> [GEZEIGTER TEXTAUSZUG]
* * * * *

Video Landtagsrede am 04.05.2017: Grüner Debattenbeitrag von Dorothea Frederking >>> Rede im Wortlaut zum Nachlesen im Transkript:

04.05.17 –

Video Landtagsrede am 04.05.2017: Grüner Debattenbeitrag von Dorothea Frederking >>>

Rede im Wortlaut zum Nachlesen im Transkript:

Dorothea Frederking (GRÜNE):

Sehr geehrte Frau Präsidentin! Sehr geehrte Kolleginnen und Kollegen! Der Antrag der AfD-Fraktion mit dem Titel „Tiergerechte Schweinehaltung umsetzen“ fokussiert mit der Einleitung und den ersten zwei Forderungen auf die Sauenhaltung.

Wir alle wissen, dass zu den Hauptkritikpunkten die Kastenstandshaltungen im Deckzentrum und im Abferkelbereich zählen. Dort leiden die Tiere, weil sie in der Bewegung sehr stark eingeschränkt sind, ein monotones Dasein fristen müssen und ihre arteigenen Verhaltensweisen in keiner Weise ausleben können. Es kommt zu psychischen Folgeschäden und Verhaltensstörungen wie Stangenbeißen, Leerkauen oder zu der apathischen Haltung, auf dem Hinterteil sitzend, mit geschlossenen Augen und gesenktem Kopf.

* * * * *

> [AUFGABENBESCHREIBUNG] Setzen Sie die Landtagsrede zur Schweinehaltung im Anschluss an ihren letzten Satz fort.

> [GEGEBENE DATEN]
* * * * *

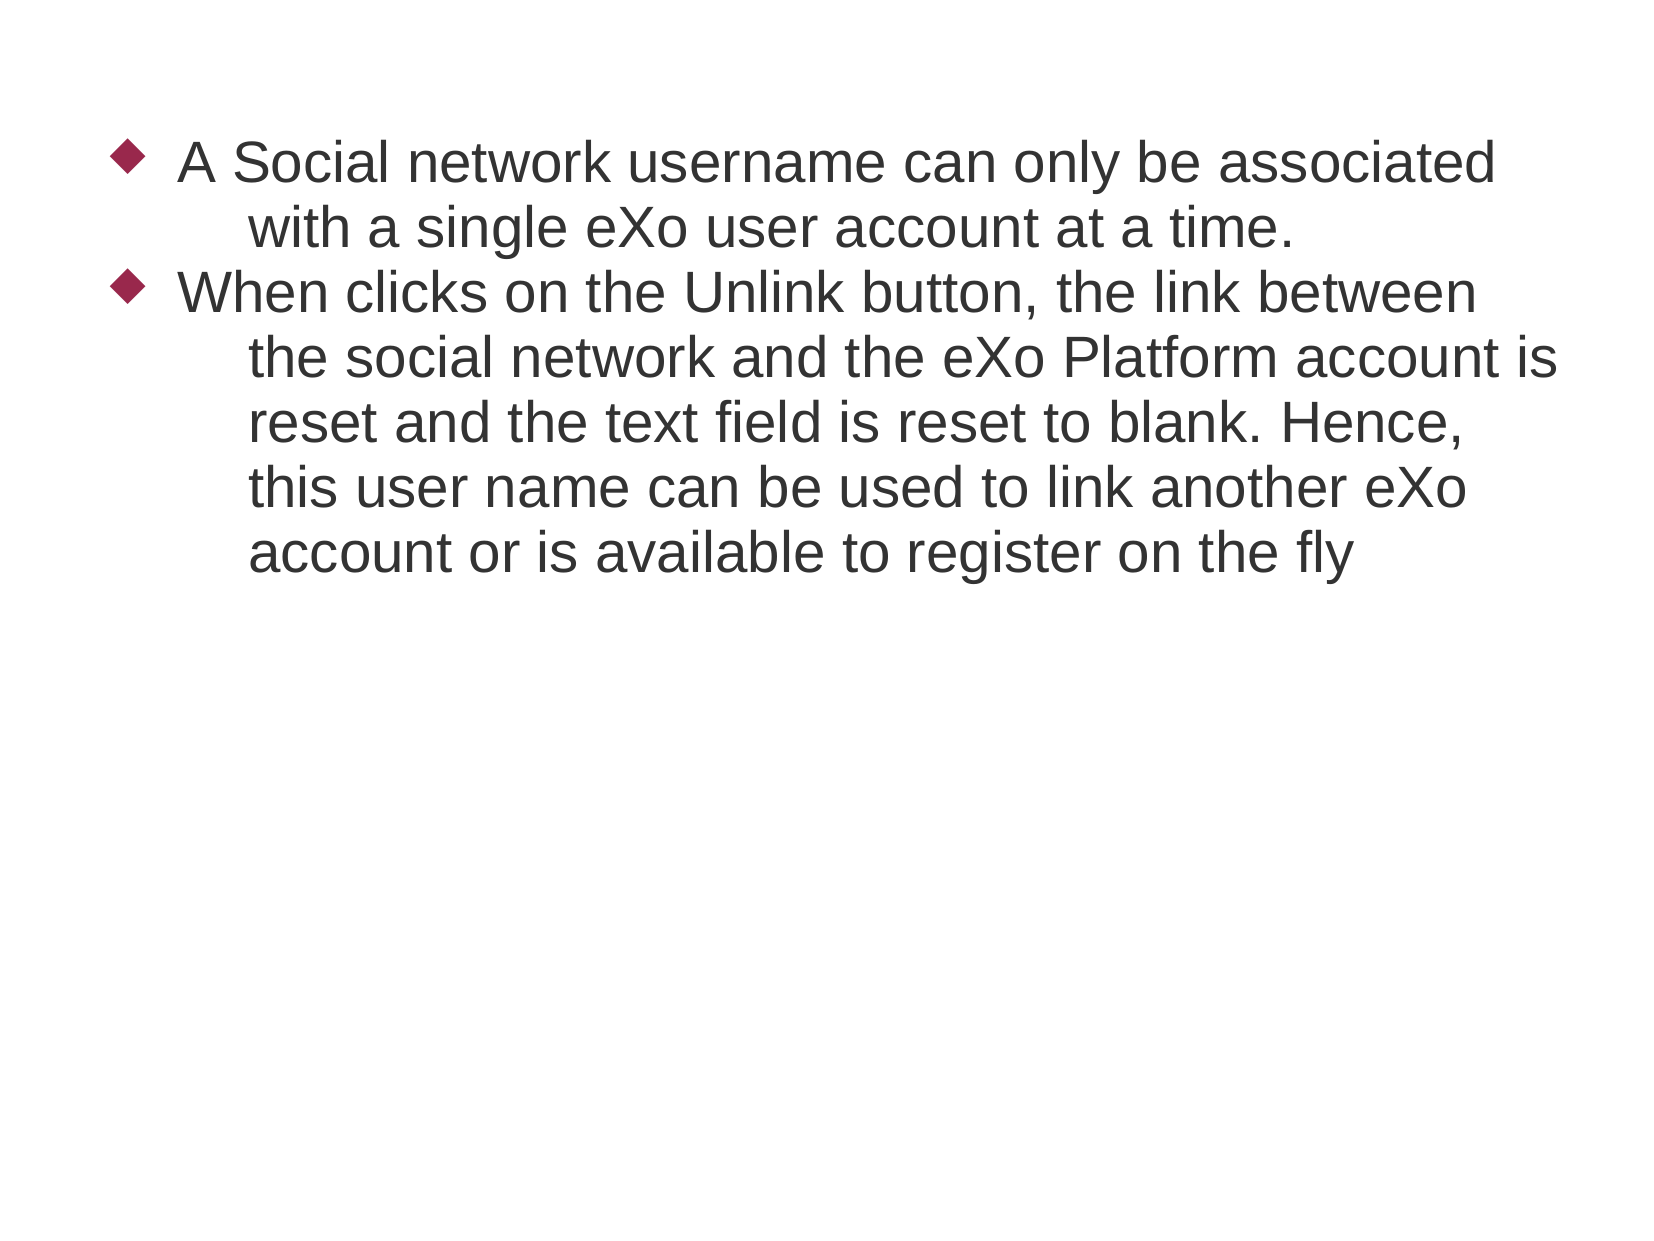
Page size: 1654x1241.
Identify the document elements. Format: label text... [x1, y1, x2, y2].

* * * * *

> [LÖSUNG]
Wir GRÜNEN wollen dieses Trauern der Sauen beenden.

(Zustimmung von Cornelia Lüddemann, GRÜNE, und von Sebastian Striegel, GRÜNE)

Weg von der Einzelhaltung in Metallkäfigen, hin zur Gruppenhaltung und hin zum Abferkeln ohne Fixierung.

So ist es gut, dass von der Landwirtschaftsministerin Claudia Dalbert bereits entsprechende Initiativen bei den Agrarministerkonferenzen unterstützt und vorangetrieben wurden.

Der Tierschutzbeirat schrieb an den Landwirtschaftsausschuss, dass im Kastenstand den Tieren Leiden, teilweise in erheblicher und länger andauernder Form, und zum Teil Schmerzen und Schäden zugefügt werden. Namens meiner Fraktion möchte ich diese kritische Stellungnahme des Beirates würdigen und mich für die Handlungsempfehlungen zur Abschaffung der jetzigen Kastenstandshaltungen bedanken.

(Beifall bei den GRÜNEN)

Uns ist klar: Die Betriebe brauchen Verlässlichkeit sowie Planungs- und Investitionssicherheit. Für Bestandsanlagen kann den Betrieben ein Umbau nicht von heute auf morgen zugemutet werden. Es muss angemessene Übergangsfristen für die grundsätzliche Gruppenhaltung und das freie Abferkeln ohne Fixierung geben.

(Zustimmung von Cornelia Lüddemann, GRÜNE, und von Sebastian Striegel, GRÜNE)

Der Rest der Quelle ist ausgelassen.